To make the dough: In a small saucepan over medium low heat add the milk and butter. Stir until the butter has melted and remove from heat. Let stand until luke warm temperature.
In a large mixing bowl whisk together 2¼ cups flour, yeast, sugar, and salt. Add to the stand mixer with dough hook attached. (You can also make this by hand, just knead until smooth once all of the ingredients are added.) Add the egg and water and mix until just starting to combine. Slowly add in the milk mixture and 1 cup of flour until the dough starts to form and become smooth. Let the dough rest for 10 minutes.

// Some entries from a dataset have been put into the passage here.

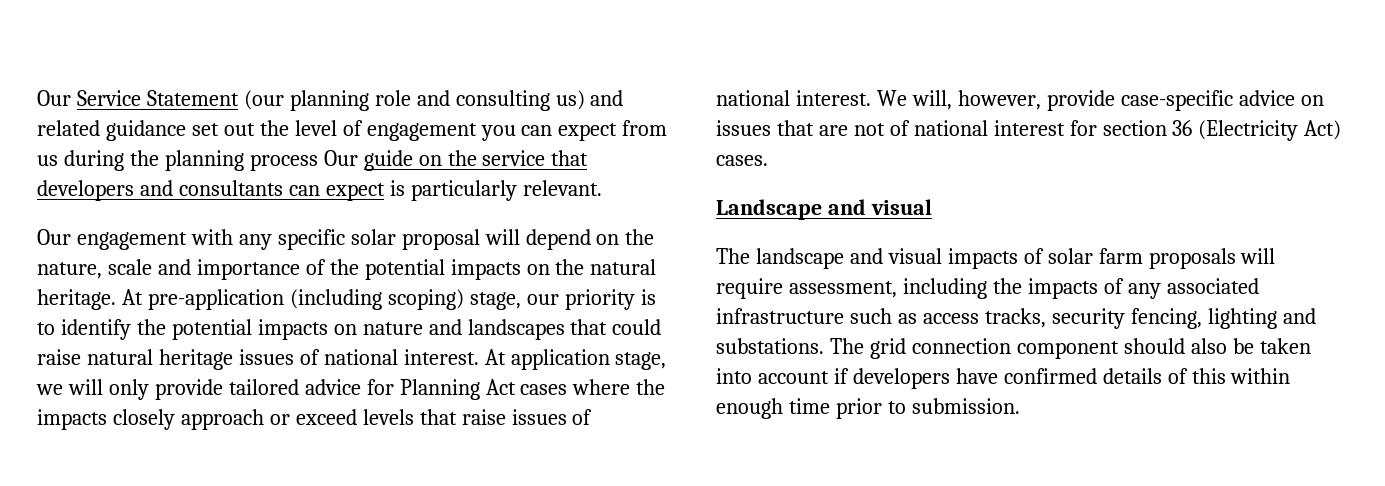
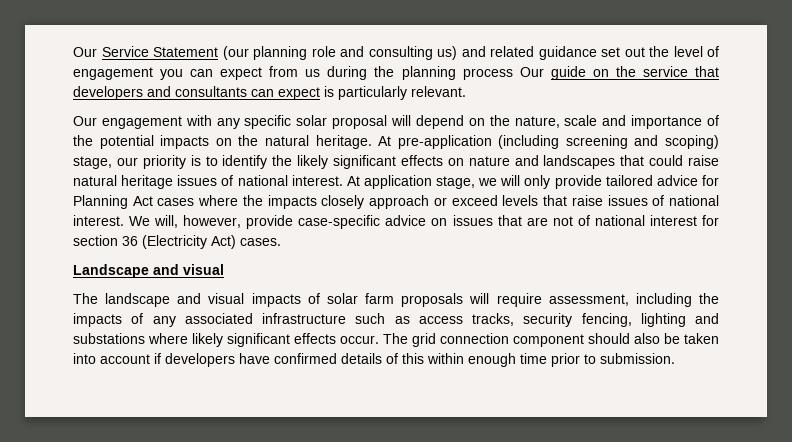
(382, 299) none -> [565,135,659,149] screening and
[171,319,328,340] potential impacts -> [297,155,443,169] likely significant effects
[716,338,824,354] substations. -> [73,333,379,347] substations where likely significant effects occur.

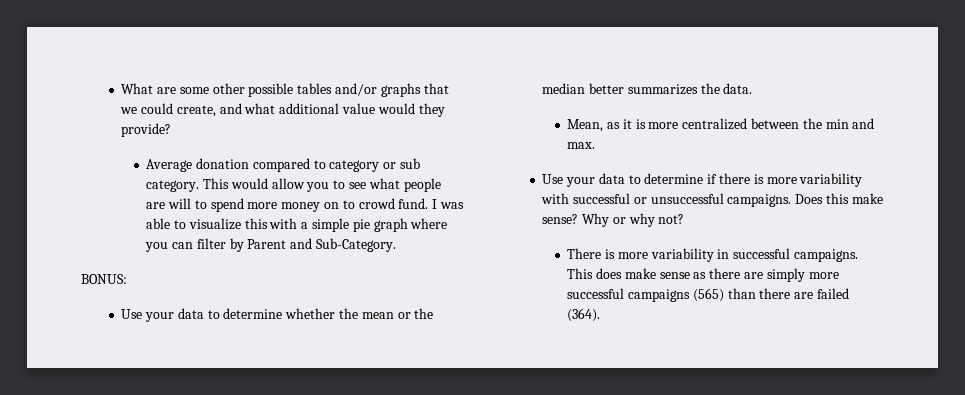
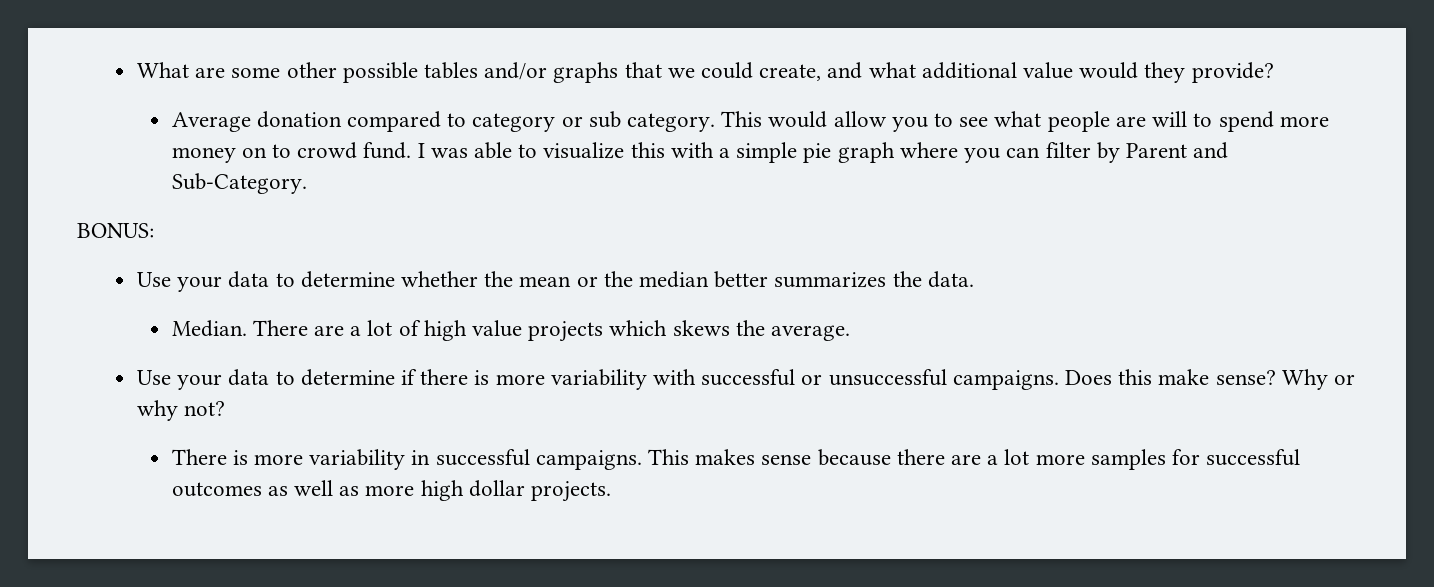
[567,118,875,132] [567,142,596,149] Mean, as it is more centralized between the min and max. -> [171,320,851,342] Median. There are a lot of high value projects which skews the average.
[596,268,839,282] [567,288,849,302] [567,308,601,322] does make sense as there are simply more successful campaigns (565) than there are failed (364). -> [695,449,1301,470] [171,480,611,502] makes sense because there are a lot more samples for successful outcomes as well as more high dollar projects.

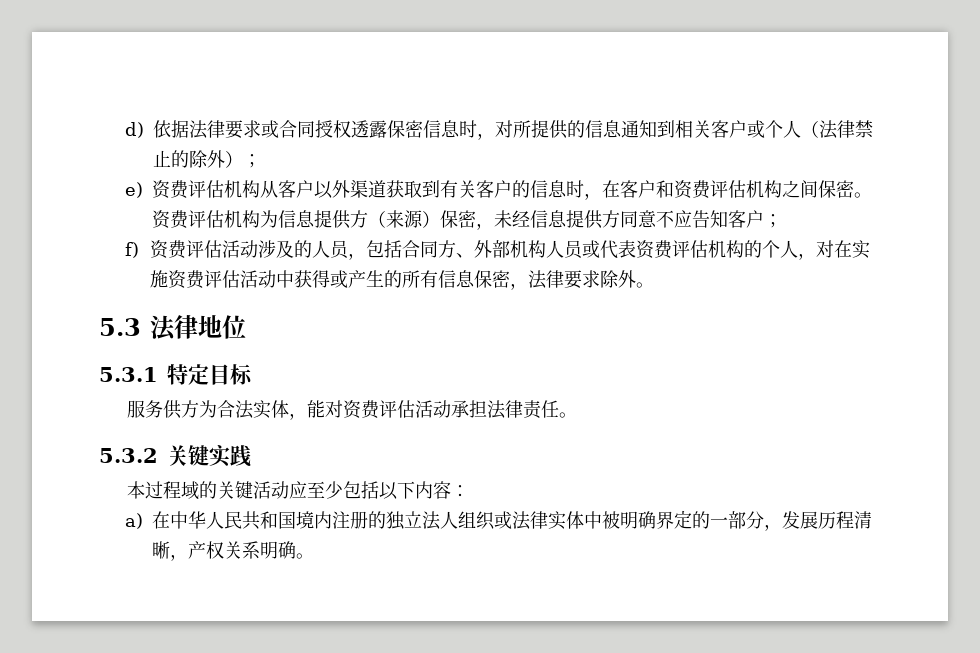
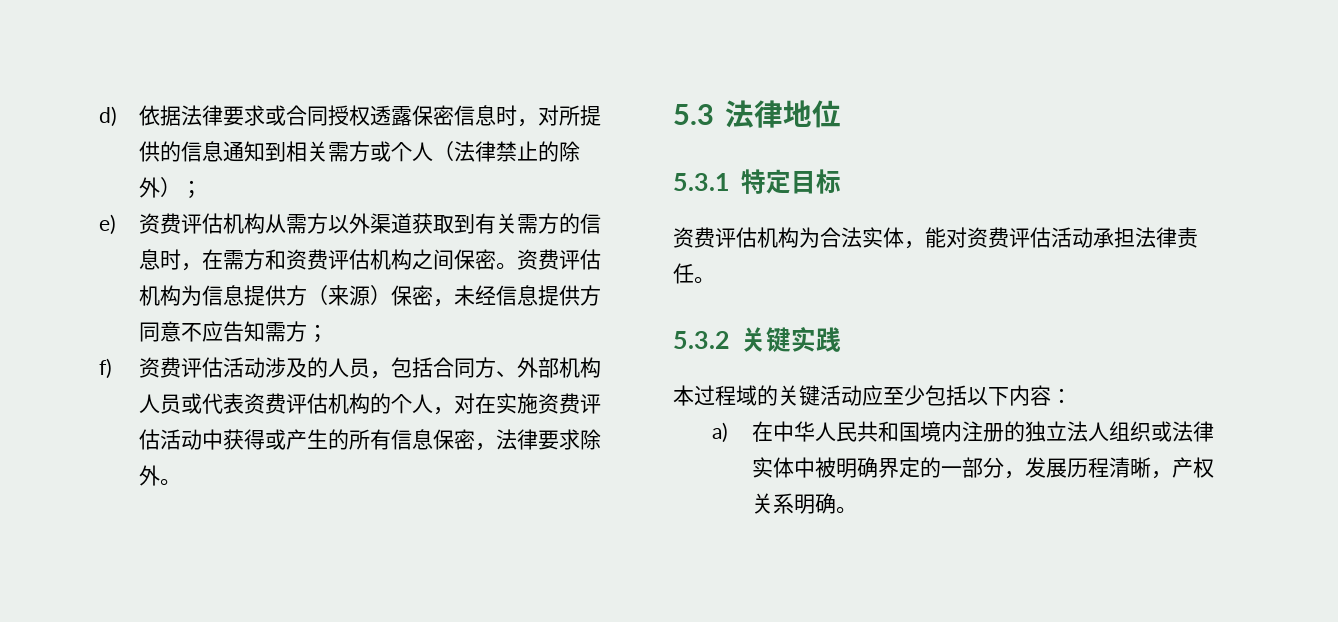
[710,120,747,138] 客户 -> [327,141,370,162] 需方
[277,180,314,198] 客户 -> [285,213,328,234] 需方
[475,180,512,198] 客户 -> [516,213,559,234] 需方
[619,180,656,198] 客户 -> [222,249,265,270] 需方
[727,210,764,228] 客户 -> [264,321,307,342] 需方
[127,400,200,419] 服务供方 -> [673,227,799,248] 资费评估机构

To make the caramel glaze: In a medium saucepan add the butter and melt over medium heat. Stir in the brown sugar, karo syrup, and heavy cream. Stir in the pecans. Spread the mixture into the bottom of your greased 9x13 inch pan.
On a lightly floured surface, roll the dough into a large 9×15 square. About ¼-1/2 inch thick.
To make the filling: In a small bowl combine the cinnamon, brown sugar, and melted butter. Spread evenly on the dough keeping it about 1/2 inch from the edges.
Roll up the 15 inch side into a log and pinch the seams. Cut into 9-12 slices depending on how thick you want your cinnamon rolls. Place in a greased 9×13 inch pan and cover with a damp cloth and let rise for 15 minutes.
Preheat oven to 375 degrees. Bake for 25 minutes or until just golden brown on the tops.